» **WHAT TO DO**
How many lines within the records include the word "será"? Only that number should be given.

*** Begin section ***

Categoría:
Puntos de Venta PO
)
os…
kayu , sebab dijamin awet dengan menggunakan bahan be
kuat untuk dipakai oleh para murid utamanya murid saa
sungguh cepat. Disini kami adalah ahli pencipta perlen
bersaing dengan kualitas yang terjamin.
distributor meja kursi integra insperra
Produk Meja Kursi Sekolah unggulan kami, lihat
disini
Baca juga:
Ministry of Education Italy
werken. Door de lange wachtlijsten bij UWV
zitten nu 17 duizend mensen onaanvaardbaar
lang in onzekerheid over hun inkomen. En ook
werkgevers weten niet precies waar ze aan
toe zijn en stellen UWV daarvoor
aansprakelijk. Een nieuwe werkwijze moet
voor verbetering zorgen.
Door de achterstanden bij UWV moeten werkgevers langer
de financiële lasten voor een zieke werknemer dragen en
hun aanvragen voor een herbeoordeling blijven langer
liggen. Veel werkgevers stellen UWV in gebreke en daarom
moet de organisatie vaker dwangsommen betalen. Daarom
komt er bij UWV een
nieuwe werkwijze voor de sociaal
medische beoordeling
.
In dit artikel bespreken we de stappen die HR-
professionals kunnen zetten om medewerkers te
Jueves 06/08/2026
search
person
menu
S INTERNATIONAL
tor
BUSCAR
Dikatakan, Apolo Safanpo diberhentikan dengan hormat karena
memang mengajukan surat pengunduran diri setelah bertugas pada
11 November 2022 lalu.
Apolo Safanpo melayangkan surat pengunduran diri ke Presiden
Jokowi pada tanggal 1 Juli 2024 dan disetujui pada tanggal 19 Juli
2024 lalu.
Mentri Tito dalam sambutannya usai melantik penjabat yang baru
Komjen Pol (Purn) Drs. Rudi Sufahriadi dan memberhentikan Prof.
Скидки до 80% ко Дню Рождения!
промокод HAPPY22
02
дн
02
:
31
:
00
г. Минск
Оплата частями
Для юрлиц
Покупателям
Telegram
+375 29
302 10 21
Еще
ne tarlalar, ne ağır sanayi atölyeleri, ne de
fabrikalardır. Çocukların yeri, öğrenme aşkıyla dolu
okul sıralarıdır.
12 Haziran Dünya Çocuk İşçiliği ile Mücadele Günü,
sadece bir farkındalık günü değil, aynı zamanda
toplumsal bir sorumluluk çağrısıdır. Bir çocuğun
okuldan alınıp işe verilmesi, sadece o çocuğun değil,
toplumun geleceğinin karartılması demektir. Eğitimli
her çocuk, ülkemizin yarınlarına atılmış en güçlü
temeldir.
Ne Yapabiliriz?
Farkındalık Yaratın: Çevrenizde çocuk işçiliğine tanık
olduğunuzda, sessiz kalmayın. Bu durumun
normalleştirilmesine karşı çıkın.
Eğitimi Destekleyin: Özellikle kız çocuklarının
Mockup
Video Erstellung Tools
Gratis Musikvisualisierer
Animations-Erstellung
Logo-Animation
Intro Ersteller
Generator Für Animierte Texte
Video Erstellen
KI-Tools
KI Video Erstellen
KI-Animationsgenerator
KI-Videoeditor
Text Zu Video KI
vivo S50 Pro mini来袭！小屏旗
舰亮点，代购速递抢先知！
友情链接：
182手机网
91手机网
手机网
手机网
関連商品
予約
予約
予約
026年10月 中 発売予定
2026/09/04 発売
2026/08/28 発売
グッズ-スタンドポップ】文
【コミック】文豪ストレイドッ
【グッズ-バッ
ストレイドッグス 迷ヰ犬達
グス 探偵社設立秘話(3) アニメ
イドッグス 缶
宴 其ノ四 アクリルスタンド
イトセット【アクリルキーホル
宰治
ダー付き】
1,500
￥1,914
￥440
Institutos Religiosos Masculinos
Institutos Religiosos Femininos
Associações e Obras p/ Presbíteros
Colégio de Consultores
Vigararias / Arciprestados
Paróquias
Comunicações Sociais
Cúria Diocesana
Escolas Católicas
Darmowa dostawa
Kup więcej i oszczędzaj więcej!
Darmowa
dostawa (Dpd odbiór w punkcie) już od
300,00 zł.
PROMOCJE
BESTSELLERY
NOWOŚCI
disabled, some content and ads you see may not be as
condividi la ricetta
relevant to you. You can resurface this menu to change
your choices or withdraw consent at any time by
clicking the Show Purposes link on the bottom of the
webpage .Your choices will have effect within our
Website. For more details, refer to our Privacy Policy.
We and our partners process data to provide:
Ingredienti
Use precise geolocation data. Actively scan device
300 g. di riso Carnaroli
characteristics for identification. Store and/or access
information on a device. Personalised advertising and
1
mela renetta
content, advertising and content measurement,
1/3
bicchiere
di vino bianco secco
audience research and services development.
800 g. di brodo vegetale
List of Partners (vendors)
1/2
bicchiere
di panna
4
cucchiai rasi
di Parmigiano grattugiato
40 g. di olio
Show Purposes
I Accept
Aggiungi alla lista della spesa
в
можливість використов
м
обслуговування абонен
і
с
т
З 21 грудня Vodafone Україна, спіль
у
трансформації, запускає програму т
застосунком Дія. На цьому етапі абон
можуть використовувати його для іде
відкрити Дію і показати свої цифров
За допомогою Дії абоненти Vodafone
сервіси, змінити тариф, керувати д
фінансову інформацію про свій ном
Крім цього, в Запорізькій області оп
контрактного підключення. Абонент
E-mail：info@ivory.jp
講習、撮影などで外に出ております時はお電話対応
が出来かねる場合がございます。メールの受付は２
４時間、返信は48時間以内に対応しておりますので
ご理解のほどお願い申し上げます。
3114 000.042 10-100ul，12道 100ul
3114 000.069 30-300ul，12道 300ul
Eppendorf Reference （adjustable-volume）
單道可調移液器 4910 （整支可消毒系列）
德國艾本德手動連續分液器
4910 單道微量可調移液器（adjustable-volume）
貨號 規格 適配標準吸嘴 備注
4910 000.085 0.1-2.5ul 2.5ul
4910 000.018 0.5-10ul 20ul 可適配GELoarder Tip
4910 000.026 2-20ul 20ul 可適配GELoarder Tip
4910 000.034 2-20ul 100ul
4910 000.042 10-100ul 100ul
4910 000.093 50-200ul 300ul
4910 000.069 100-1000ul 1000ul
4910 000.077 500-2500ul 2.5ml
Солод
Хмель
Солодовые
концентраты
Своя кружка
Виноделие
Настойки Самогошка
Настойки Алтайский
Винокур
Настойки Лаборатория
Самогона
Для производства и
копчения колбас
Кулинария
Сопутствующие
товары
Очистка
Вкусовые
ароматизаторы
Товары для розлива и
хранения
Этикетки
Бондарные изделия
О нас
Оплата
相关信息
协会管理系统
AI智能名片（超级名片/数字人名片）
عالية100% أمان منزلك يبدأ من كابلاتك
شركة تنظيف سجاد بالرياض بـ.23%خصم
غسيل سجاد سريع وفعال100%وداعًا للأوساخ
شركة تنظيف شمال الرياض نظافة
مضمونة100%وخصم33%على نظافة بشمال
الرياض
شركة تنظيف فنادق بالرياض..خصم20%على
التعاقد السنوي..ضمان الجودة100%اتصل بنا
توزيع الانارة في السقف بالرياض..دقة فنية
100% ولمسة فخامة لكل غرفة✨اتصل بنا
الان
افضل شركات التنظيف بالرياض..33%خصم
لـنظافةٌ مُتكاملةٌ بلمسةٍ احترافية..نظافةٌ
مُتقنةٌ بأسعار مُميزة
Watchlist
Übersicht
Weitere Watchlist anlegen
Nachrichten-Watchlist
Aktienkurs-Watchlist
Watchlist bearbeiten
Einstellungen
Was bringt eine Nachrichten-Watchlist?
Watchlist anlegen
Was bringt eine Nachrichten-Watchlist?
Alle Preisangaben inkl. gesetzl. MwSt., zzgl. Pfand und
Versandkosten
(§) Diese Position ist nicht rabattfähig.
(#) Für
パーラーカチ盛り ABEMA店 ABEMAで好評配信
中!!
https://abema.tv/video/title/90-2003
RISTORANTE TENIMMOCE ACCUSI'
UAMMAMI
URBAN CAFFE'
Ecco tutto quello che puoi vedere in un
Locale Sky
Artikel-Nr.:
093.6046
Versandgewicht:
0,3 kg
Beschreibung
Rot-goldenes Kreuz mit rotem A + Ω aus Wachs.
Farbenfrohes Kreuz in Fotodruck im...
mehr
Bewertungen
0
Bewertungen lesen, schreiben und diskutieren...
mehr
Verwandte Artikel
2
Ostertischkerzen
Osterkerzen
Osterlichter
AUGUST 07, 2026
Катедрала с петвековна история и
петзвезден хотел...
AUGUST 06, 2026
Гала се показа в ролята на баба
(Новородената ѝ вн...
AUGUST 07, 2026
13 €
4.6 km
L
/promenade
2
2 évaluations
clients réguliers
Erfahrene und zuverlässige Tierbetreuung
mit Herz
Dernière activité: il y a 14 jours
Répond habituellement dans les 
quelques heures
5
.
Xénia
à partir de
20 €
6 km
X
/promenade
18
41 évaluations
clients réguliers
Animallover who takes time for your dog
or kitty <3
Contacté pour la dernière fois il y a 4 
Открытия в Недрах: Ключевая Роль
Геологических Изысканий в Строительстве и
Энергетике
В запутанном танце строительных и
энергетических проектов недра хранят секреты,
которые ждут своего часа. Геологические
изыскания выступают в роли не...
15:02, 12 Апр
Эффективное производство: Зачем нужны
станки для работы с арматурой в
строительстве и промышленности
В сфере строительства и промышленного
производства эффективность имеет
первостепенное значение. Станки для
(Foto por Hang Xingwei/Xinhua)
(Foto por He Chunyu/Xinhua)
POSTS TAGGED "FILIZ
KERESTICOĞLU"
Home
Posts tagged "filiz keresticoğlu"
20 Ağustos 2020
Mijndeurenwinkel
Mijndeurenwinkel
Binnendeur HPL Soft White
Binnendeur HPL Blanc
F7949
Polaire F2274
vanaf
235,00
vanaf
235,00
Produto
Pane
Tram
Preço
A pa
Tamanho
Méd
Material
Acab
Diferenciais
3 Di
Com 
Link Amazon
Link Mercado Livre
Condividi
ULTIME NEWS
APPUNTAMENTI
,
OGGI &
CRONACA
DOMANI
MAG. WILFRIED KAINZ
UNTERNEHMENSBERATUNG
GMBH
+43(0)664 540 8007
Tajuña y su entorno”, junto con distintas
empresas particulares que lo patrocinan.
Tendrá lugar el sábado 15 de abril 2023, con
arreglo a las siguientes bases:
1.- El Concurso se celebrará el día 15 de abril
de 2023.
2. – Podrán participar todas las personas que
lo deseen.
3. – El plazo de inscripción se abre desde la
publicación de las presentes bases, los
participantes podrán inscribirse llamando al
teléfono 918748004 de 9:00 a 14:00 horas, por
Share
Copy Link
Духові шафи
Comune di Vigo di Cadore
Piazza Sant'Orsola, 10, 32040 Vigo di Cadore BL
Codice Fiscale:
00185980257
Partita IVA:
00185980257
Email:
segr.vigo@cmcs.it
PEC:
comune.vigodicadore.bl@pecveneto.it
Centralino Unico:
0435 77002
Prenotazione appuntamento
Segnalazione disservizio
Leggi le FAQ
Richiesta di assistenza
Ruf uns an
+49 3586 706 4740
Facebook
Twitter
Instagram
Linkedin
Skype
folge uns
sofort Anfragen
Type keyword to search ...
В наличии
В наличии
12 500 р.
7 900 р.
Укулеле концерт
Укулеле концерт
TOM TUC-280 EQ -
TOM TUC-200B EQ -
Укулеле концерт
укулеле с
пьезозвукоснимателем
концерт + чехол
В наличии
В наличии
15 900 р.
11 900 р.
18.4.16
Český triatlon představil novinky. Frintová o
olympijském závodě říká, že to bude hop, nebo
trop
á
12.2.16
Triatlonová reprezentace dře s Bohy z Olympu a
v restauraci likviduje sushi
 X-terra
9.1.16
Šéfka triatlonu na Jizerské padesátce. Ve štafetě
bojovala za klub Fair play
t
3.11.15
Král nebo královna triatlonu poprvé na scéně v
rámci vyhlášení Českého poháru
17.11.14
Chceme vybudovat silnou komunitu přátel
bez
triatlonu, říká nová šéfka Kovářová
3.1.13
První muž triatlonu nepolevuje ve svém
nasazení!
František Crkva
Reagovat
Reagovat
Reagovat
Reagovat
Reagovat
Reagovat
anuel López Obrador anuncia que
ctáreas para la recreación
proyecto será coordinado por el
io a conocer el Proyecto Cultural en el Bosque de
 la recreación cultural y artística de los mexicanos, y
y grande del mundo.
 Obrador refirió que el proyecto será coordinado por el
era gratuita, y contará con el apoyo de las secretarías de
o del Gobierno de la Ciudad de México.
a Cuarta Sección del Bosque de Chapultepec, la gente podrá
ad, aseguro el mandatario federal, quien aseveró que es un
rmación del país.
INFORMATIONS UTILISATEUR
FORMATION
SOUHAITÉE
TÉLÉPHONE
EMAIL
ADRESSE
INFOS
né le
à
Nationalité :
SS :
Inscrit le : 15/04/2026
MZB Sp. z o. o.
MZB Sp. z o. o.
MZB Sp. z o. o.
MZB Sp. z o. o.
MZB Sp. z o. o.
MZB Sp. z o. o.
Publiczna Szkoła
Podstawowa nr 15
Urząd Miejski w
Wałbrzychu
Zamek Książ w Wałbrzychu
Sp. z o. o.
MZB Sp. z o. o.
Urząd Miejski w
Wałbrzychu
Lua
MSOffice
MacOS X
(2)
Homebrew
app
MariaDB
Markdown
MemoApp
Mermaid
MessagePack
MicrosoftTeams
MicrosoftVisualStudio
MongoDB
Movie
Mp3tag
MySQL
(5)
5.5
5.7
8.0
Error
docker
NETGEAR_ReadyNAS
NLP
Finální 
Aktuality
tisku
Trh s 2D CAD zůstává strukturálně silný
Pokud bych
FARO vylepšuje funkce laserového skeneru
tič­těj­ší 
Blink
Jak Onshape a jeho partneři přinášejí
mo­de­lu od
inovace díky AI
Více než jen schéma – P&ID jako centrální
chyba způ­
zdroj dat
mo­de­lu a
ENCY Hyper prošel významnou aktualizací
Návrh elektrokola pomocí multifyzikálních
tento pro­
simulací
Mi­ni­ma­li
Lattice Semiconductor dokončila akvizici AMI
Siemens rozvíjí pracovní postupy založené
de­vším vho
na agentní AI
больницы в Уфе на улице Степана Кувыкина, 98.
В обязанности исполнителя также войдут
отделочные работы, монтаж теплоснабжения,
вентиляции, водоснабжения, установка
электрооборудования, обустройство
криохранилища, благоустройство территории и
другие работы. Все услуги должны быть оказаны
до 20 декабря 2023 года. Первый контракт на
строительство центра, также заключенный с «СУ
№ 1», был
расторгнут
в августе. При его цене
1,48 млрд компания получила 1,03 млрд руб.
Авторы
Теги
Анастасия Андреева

*** End section ***

» **EXPECTED ANSWER**
2